We're seeing this problem only in server instances - both the agency and coordinator nodes have very stable memory usage. Our standard deployment model for Arango is 3x agency, 3x coordinator and 3x server. We're using the following config options (I've skipped ones that seem irrelevant to me like directory locations, ip addresses etc - let me know if you'd like the full list):
--server.authentication=false
--cluster.my-role PRIMARY
--log.level info
--javascript.v8-contexts 16
--javascript.v8-max-heap 3072
--server.storage-engine rocksdb
Here's a list of sysctls we're setting:
- { name: "vm.max_map_count", value: "262144" }
- { name: "vm.overcommit_memory", value: "0" } # arangodb recommend setting this to 2 but this causes a lot of issues bringing other containers up
- { name: "vm.zone_reclaim_mode", value: "0" }
- { name: "vm.swappiness", value: "1" }
- { name: "net.core.somaxconn", value: "65535" }
net.core.somaxconn
is also set (same value) on the Docker container.
We're setting the transparent_hugepage defrag
and enabled
properties to never
.
We've upgraded from 3.2.9 to 3.3.0 and have since used 3.3.3, 3.3.4 and on 3.3.8 now.
Here's a memory usage (RSS) for the server nodes in one of our environments (which got upgraded to 3.3.x around 25th April - note that this environment gets shutdown in the evening every day hence the large gaps in the graph):
This is the above graph zoomed in to the last 5 working day period:
This is another environment, the upgrade to 3.3.x happened on 3rd of April.

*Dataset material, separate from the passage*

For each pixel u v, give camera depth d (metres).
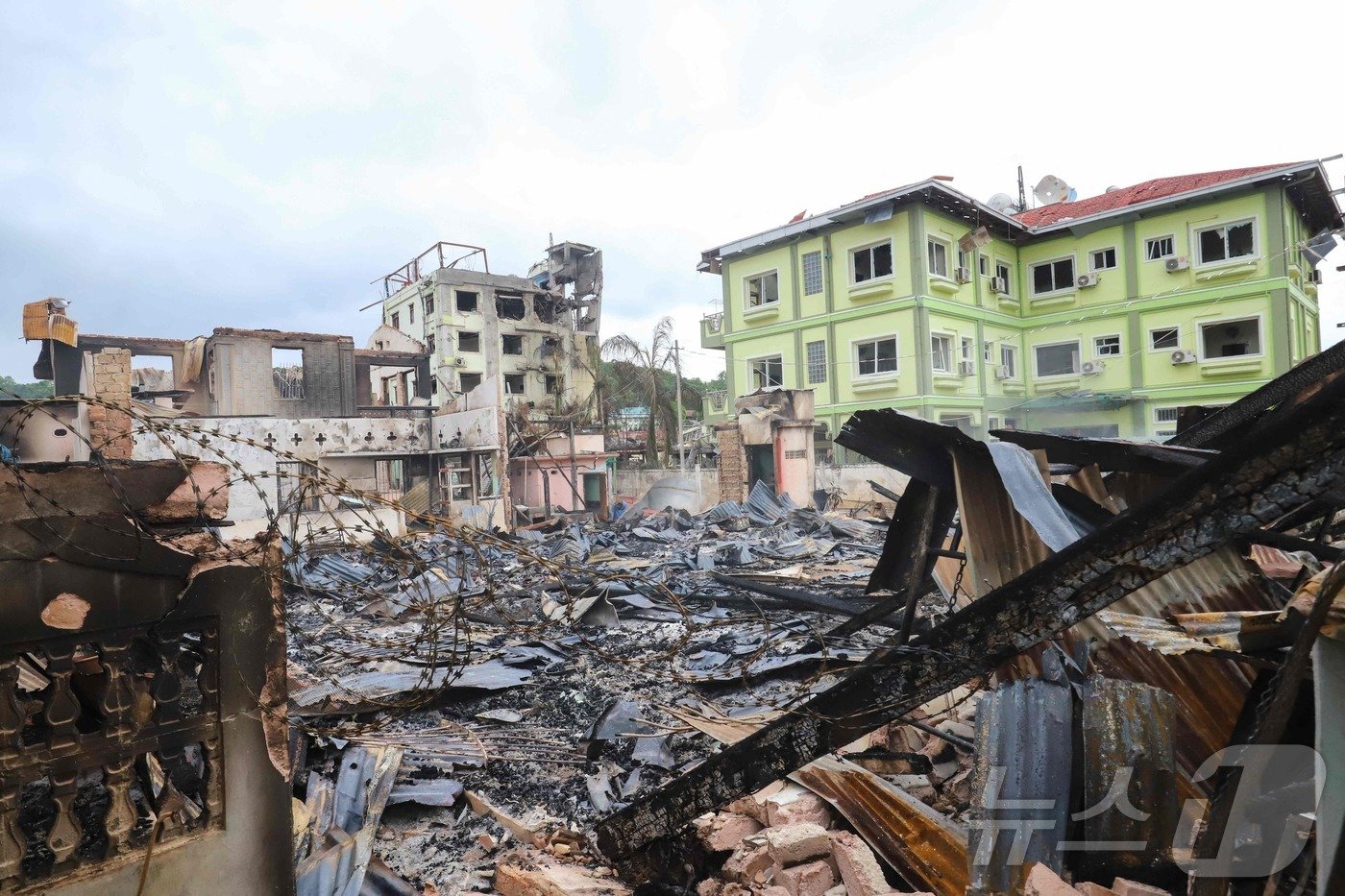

The change in the memory usage pattern on the 27th April has been caused by applying a docker memory limit of 2g.
The above environments have extremely light usage of Arango.
Here's one of which gets used a bit more:
As a reference point of sorts, here's what it looks like when we run a load test against our application:
The server nodes eventually tail off at 6.4GB and memory usage remains perfectly stable afterwards.
All of the above graphs were taken using the same settings I've mentioned earlier.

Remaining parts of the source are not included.